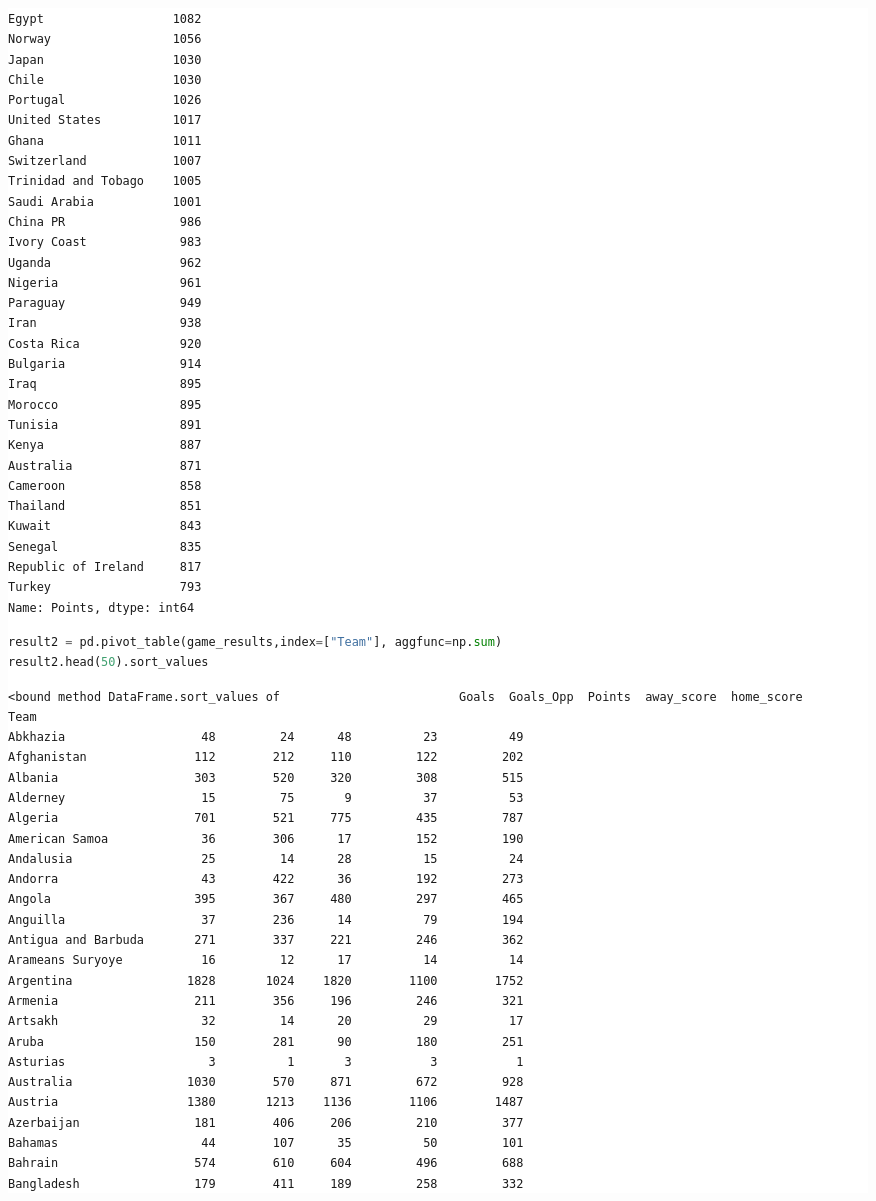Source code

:     Egypt                  1082
    Norway                 1056
    Japan                  1030
    Chile                  1030
    Portugal               1026
    United States          1017
    Ghana                  1011
    Switzerland            1007
    Trinidad and Tobago    1005
    Saudi Arabia           1001
    China PR                986
    Ivory Coast             983
    Uganda                  962
    Nigeria                 961
    Paraguay                949
    Iran                    938
    Costa Rica              920
    Bulgaria                914
    Iraq                    895
    Morocco                 895
    Tunisia                 891
    Kenya                   887
    Australia               871
    Cameroon                858
    Thailand                851
    Kuwait                  843
    Senegal                 835
    Republic of Ireland     817
    Turkey                  793
    Name: Points, dtype: int64




```python
result2 = pd.pivot_table(game_results,index=["Team"], aggfunc=np.sum)
result2.head(50).sort_values
```




    <bound method DataFrame.sort_values of                         Goals  Goals_Opp  Points  away_score  home_score
    Team                                                                    
    Abkhazia                   48         24      48          23          49
    Afghanistan               112        212     110         122         202
    Albania                   303        520     320         308         515
    Alderney                   15         75       9          37          53
    Algeria                   701        521     775         435         787
    American Samoa             36        306      17         152         190
    Andalusia                  25         14      28          15          24
    Andorra                    43        422      36         192         273
    Angola                    395        367     480         297         465
    Anguilla                   37        236      14          79         194
    Antigua and Barbuda       271        337     221         246         362
    Arameans Suryoye           16         12      17          14          14
    Argentina                1828       1024    1820        1100        1752
    Armenia                   211        356     196         246         321
    Artsakh                    32         14      20          29          17
    Aruba                     150        281      90         180         251
    Asturias                    3          1       3           3           1
    Australia                1030        570     871         672         928
    Austria                  1380       1213    1136        1106        1487
    Azerbaijan                181        406     206         210         377
    Bahamas                    44        107      35          50         101
    Bahrain                   574        610     604         496         688
    Bangladesh                179        411     189         258         332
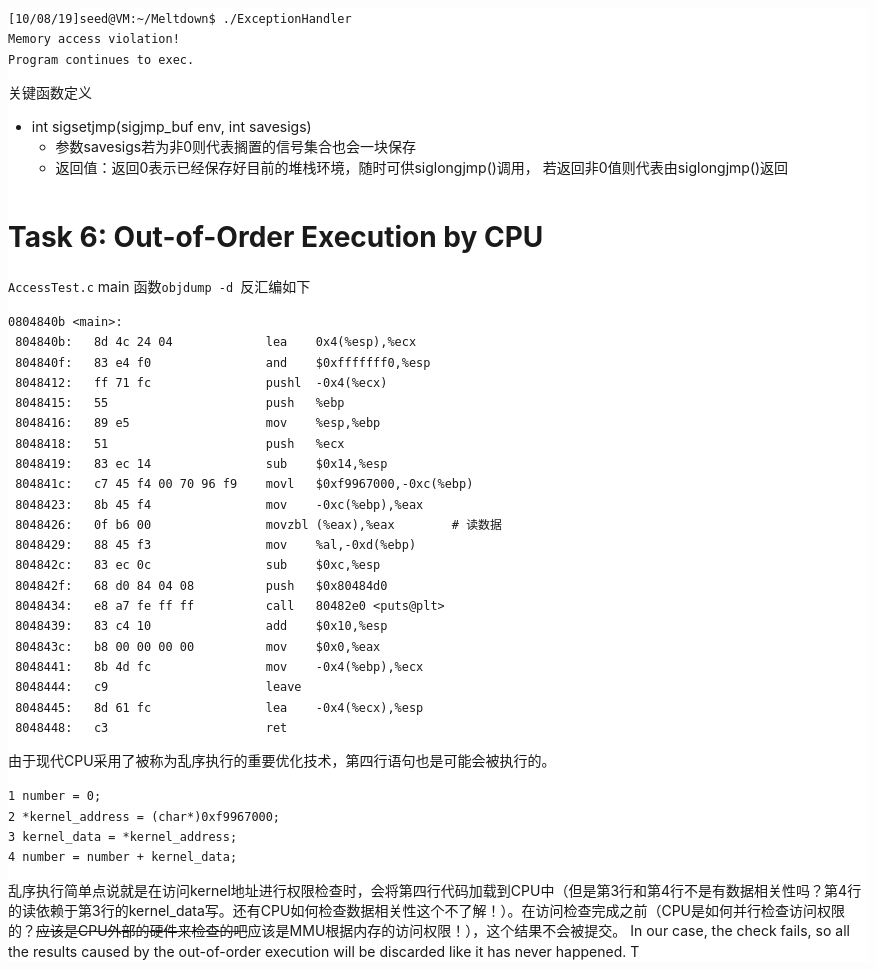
 ```
[10/08/19]seed@VM:~/Meltdown$ ./ExceptionHandler 
Memory access violation!
Program continues to exec.
```

关键函数定义
- int sigsetjmp(sigjmp_buf env, int savesigs)
    - 参数savesigs若为非0则代表搁置的信号集合也会一块保存
    - 返回值：返回0表示已经保存好目前的堆栈环境，随时可供siglongjmp()调用， 若返回非0值则代表由siglongjmp()返回


# Task 6: Out-of-Order Execution by CPU

`AccessTest.c` main 函数`objdump -d `反汇编如下
```
0804840b <main>:
 804840b:	8d 4c 24 04          	lea    0x4(%esp),%ecx
 804840f:	83 e4 f0             	and    $0xfffffff0,%esp
 8048412:	ff 71 fc             	pushl  -0x4(%ecx)
 8048415:	55                   	push   %ebp
 8048416:	89 e5                	mov    %esp,%ebp
 8048418:	51                   	push   %ecx
 8048419:	83 ec 14             	sub    $0x14,%esp
 804841c:	c7 45 f4 00 70 96 f9 	movl   $0xf9967000,-0xc(%ebp)
 8048423:	8b 45 f4             	mov    -0xc(%ebp),%eax
 8048426:	0f b6 00             	movzbl (%eax),%eax        # 读数据
 8048429:	88 45 f3             	mov    %al,-0xd(%ebp)
 804842c:	83 ec 0c             	sub    $0xc,%esp
 804842f:	68 d0 84 04 08       	push   $0x80484d0
 8048434:	e8 a7 fe ff ff       	call   80482e0 <puts@plt>
 8048439:	83 c4 10             	add    $0x10,%esp
 804843c:	b8 00 00 00 00       	mov    $0x0,%eax
 8048441:	8b 4d fc             	mov    -0x4(%ebp),%ecx
 8048444:	c9                   	leave  
 8048445:	8d 61 fc             	lea    -0x4(%ecx),%esp
 8048448:	c3                   	ret    
```

由于现代CPU采用了被称为乱序执行的重要优化技术，第四行语句也是可能会被执行的。
```
1 number = 0;
2 *kernel_address = (char*)0xf9967000;
3 kernel_data = *kernel_address;
4 number = number + kernel_data;
```
乱序执行简单点说就是在访问kernel地址进行权限检查时，会将第四行代码加载到CPU中（但是第3行和第4行不是有数据相关性吗？第4行的读依赖于第3行的kernel_data写。还有CPU如何检查数据相关性这个不了解！）。在访问检查完成之前（CPU是如何并行检查访问权限的？~~应该是CPU外部的硬件来检查的吧~~应该是MMU根据内存的访问权限！），这个结果不会被提交。 In our case, the check fails, so all the results caused by the out-of-order execution will be discarded like it has never happened. T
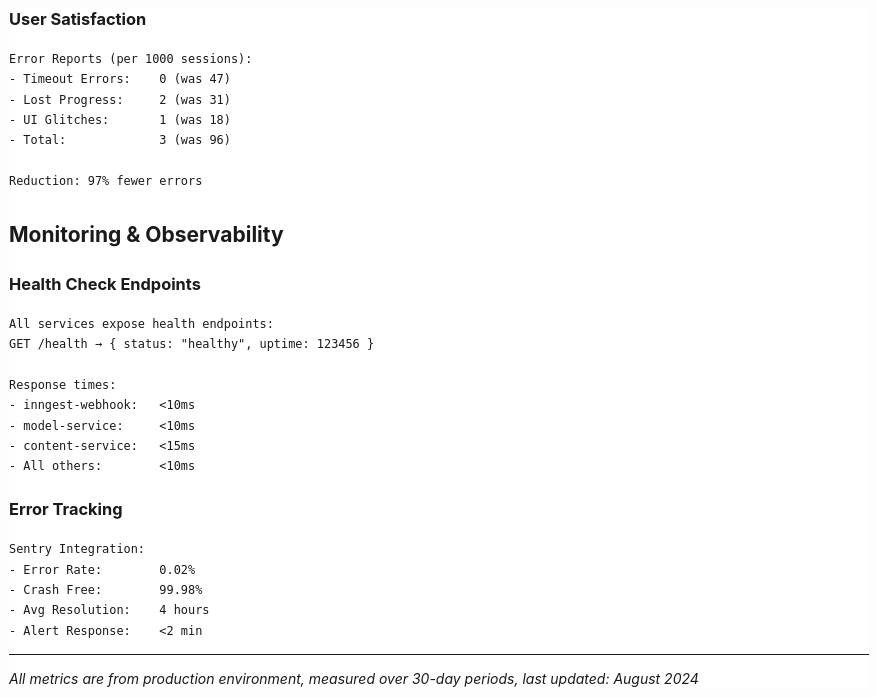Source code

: ### User Satisfaction
```
Error Reports (per 1000 sessions):
- Timeout Errors:    0 (was 47)
- Lost Progress:     2 (was 31)
- UI Glitches:       1 (was 18)
- Total:             3 (was 96)

Reduction: 97% fewer errors
```

## Monitoring & Observability

### Health Check Endpoints
```
All services expose health endpoints:
GET /health → { status: "healthy", uptime: 123456 }

Response times:
- inngest-webhook:   <10ms
- model-service:     <10ms
- content-service:   <15ms
- All others:        <10ms
```

### Error Tracking
```
Sentry Integration:
- Error Rate:        0.02%
- Crash Free:        99.98%
- Avg Resolution:    4 hours
- Alert Response:    <2 min
```

---

*All metrics are from production environment, measured over 30-day periods, last updated: August 2024*
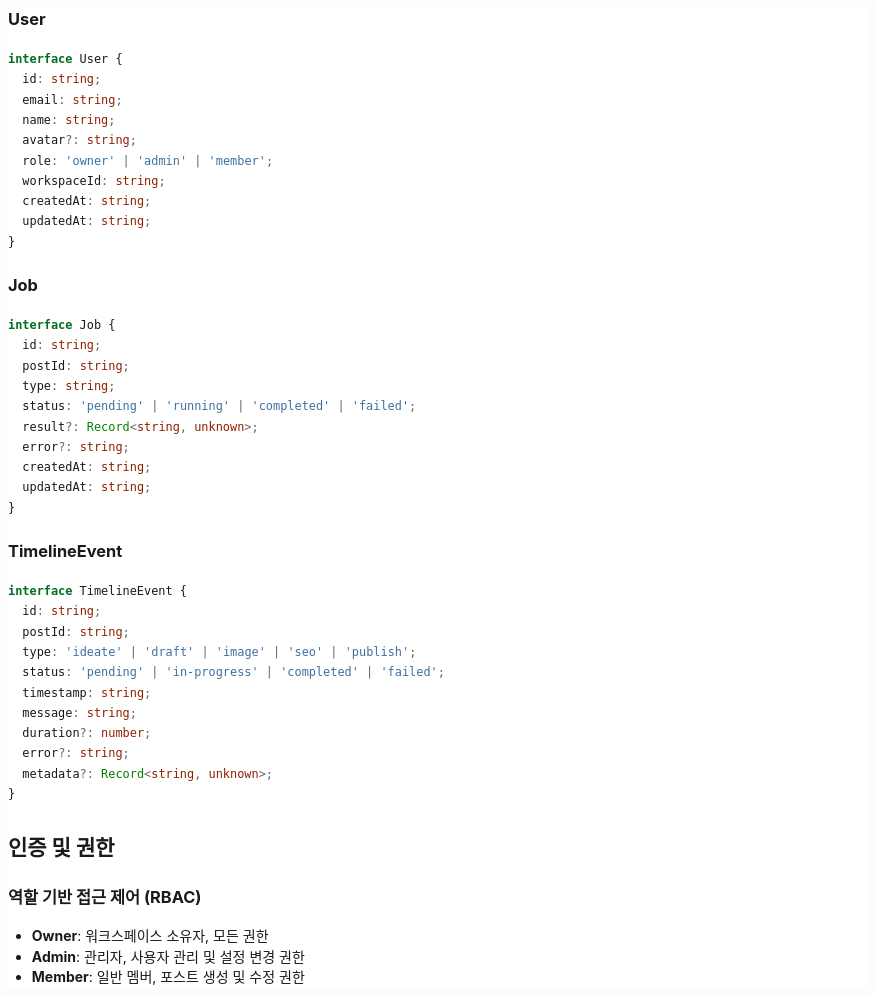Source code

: ### User
```typescript
interface User {
  id: string;
  email: string;
  name: string;
  avatar?: string;
  role: 'owner' | 'admin' | 'member';
  workspaceId: string;
  createdAt: string;
  updatedAt: string;
}
```

### Job
```typescript
interface Job {
  id: string;
  postId: string;
  type: string;
  status: 'pending' | 'running' | 'completed' | 'failed';
  result?: Record<string, unknown>;
  error?: string;
  createdAt: string;
  updatedAt: string;
}
```

### TimelineEvent
```typescript
interface TimelineEvent {
  id: string;
  postId: string;
  type: 'ideate' | 'draft' | 'image' | 'seo' | 'publish';
  status: 'pending' | 'in-progress' | 'completed' | 'failed';
  timestamp: string;
  message: string;
  duration?: number;
  error?: string;
  metadata?: Record<string, unknown>;
}
```

## 인증 및 권한

### 역할 기반 접근 제어 (RBAC)

- **Owner**: 워크스페이스 소유자, 모든 권한
- **Admin**: 관리자, 사용자 관리 및 설정 변경 권한
- **Member**: 일반 멤버, 포스트 생성 및 수정 권한
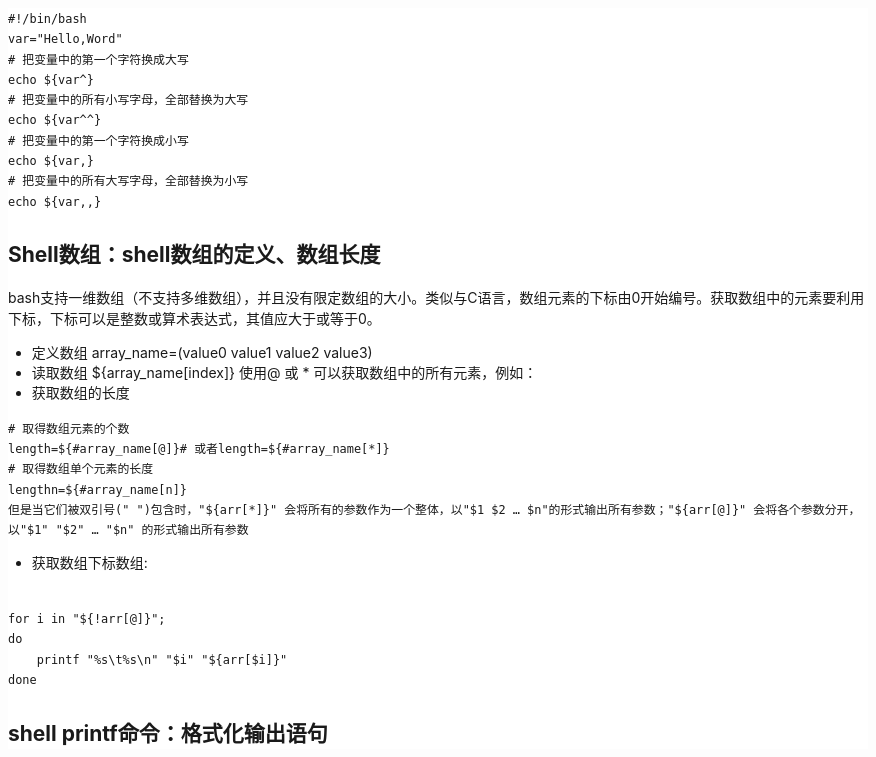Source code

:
 ```shell
#!/bin/bash
var="Hello,Word"
# 把变量中的第一个字符换成大写 
echo ${var^} 
# 把变量中的所有小写字母，全部替换为大写
echo ${var^^}   
# 把变量中的第一个字符换成小写
echo ${var,}
# 把变量中的所有大写字母，全部替换为小写
echo ${var,,}
```





## Shell数组：shell数组的定义、数组长度


  bash支持一维数组（不支持多维数组），并且没有限定数组的大小。类似与C语言，数组元素的下标由0开始编号。获取数组中的元素要利用下标，下标可以是整数或算术表达式，其值应大于或等于0。

- 定义数组
  array_name=(value0 value1 value2 value3)
- 读取数组
      ${array_name[index]}
  使用@ 或 * 可以获取数组中的所有元素，例如：
- 获取数组的长度
  

```
# 取得数组元素的个数
length=${#array_name[@]}# 或者length=${#array_name[*]}
# 取得数组单个元素的长度
lengthn=${#array_name[n]}
但是当它们被双引号(" ")包含时，"${arr[*]}" 会将所有的参数作为一个整体，以"$1 $2 … $n"的形式输出所有参数；"${arr[@]}" 会将各个参数分开，以"$1" "$2" … "$n" 的形式输出所有参数
```



- 获取数组下标数组:

```shell

for i in "${!arr[@]}"; 
do 
    printf "%s\t%s\n" "$i" "${arr[$i]}"
done

```





## shell printf命令：格式化输出语句


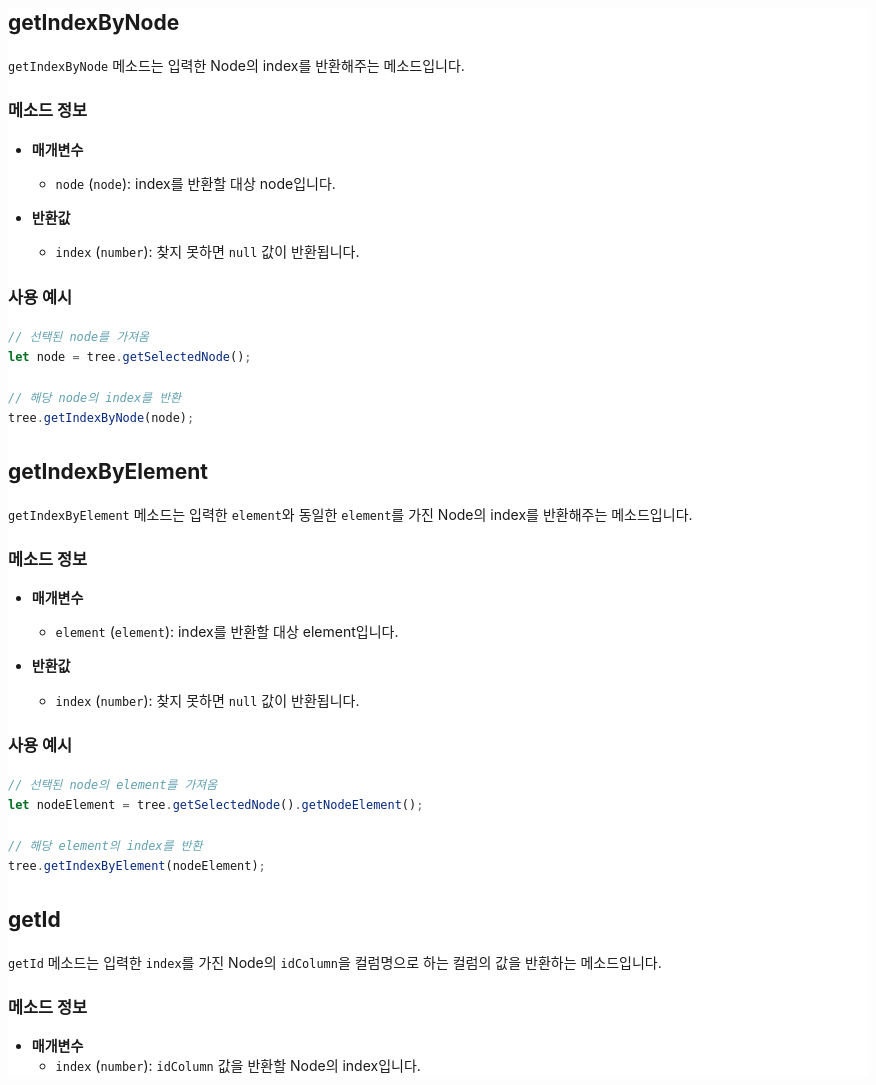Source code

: ## getIndexByNode

`getIndexByNode` 메소드는 입력한 Node의 index를 반환해주는 메소드입니다.

### 메소드 정보

- **매개변수**
  - `node` (`node`): index를 반환할 대상 node입니다.

- **반환값**
  - `index` (`number`): 찾지 못하면 `null` 값이 반환됩니다.

### 사용 예시

```javascript
// 선택된 node를 가져옴
let node = tree.getSelectedNode();

// 해당 node의 index를 반환
tree.getIndexByNode(node);
```


## getIndexByElement

`getIndexByElement` 메소드는 입력한 `element`와 동일한 `element`를 가진 Node의 index를 반환해주는 메소드입니다.

### 메소드 정보

- **매개변수**
  - `element` (`element`): index를 반환할 대상 element입니다.

- **반환값**
  - `index` (`number`): 찾지 못하면 `null` 값이 반환됩니다.

### 사용 예시

```javascript
// 선택된 node의 element를 가져옴
let nodeElement = tree.getSelectedNode().getNodeElement();

// 해당 element의 index를 반환
tree.getIndexByElement(nodeElement);
```


## getId

`getId` 메소드는 입력한 `index`를 가진 Node의 `idColumn`을 컬럼명으로 하는 컬럼의 값을 반환하는 메소드입니다.

### 메소드 정보

- **매개변수**
  - `index` (`number`): `idColumn` 값을 반환할 Node의 index입니다.
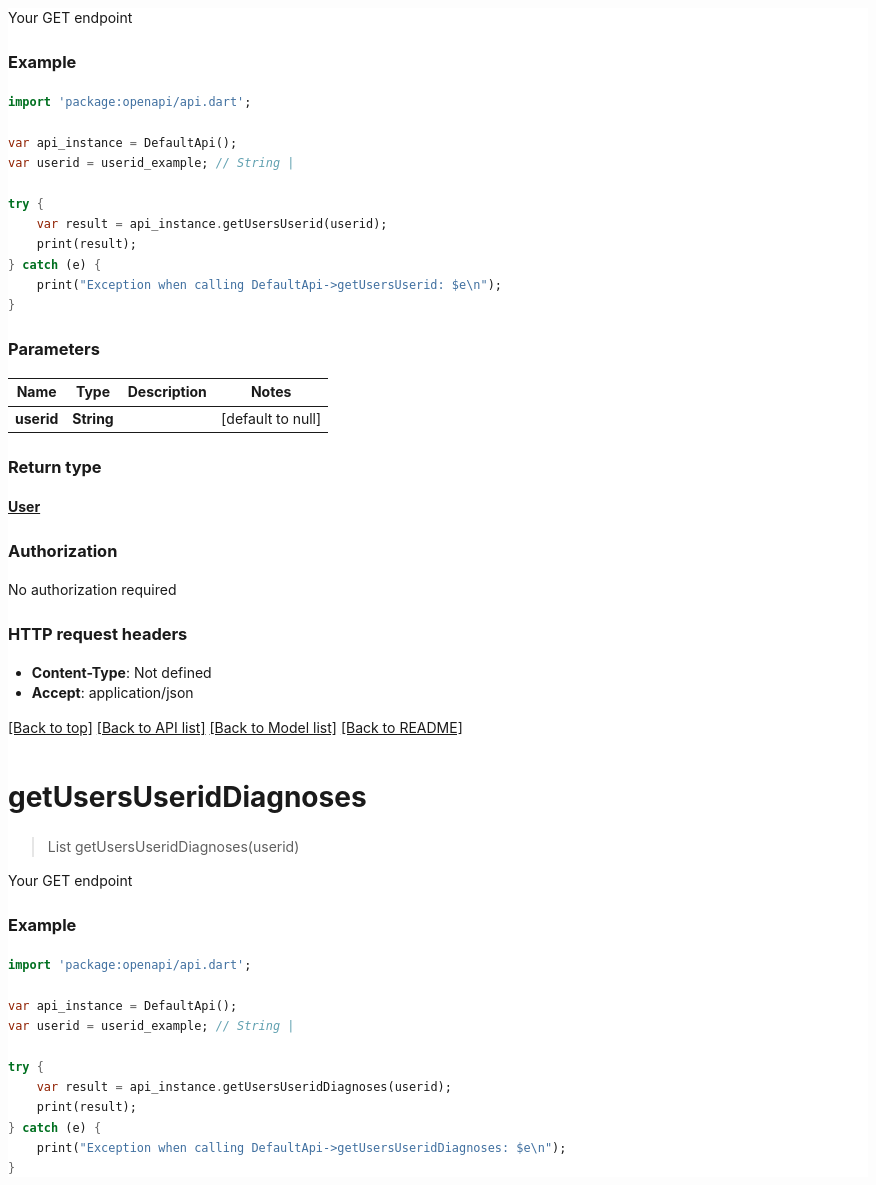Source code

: Your GET endpoint

### Example 
```dart
import 'package:openapi/api.dart';

var api_instance = DefaultApi();
var userid = userid_example; // String | 

try { 
    var result = api_instance.getUsersUserid(userid);
    print(result);
} catch (e) {
    print("Exception when calling DefaultApi->getUsersUserid: $e\n");
}
```

### Parameters

Name | Type | Description  | Notes
------------- | ------------- | ------------- | -------------
 **userid** | **String**|  | [default to null]

### Return type

[**User**](User.md)

### Authorization

No authorization required

### HTTP request headers

 - **Content-Type**: Not defined
 - **Accept**: application/json

[[Back to top]](#) [[Back to API list]](../README.md#documentation-for-api-endpoints) [[Back to Model list]](../README.md#documentation-for-models) [[Back to README]](../README.md)

# **getUsersUseridDiagnoses**
> List<User> getUsersUseridDiagnoses(userid)

Your GET endpoint

### Example 
```dart
import 'package:openapi/api.dart';

var api_instance = DefaultApi();
var userid = userid_example; // String | 

try { 
    var result = api_instance.getUsersUseridDiagnoses(userid);
    print(result);
} catch (e) {
    print("Exception when calling DefaultApi->getUsersUseridDiagnoses: $e\n");
}
```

####

**Task description**
Report how many lines in the data include the word "DefaultApi". Nothing else is needed.

**The answer**
4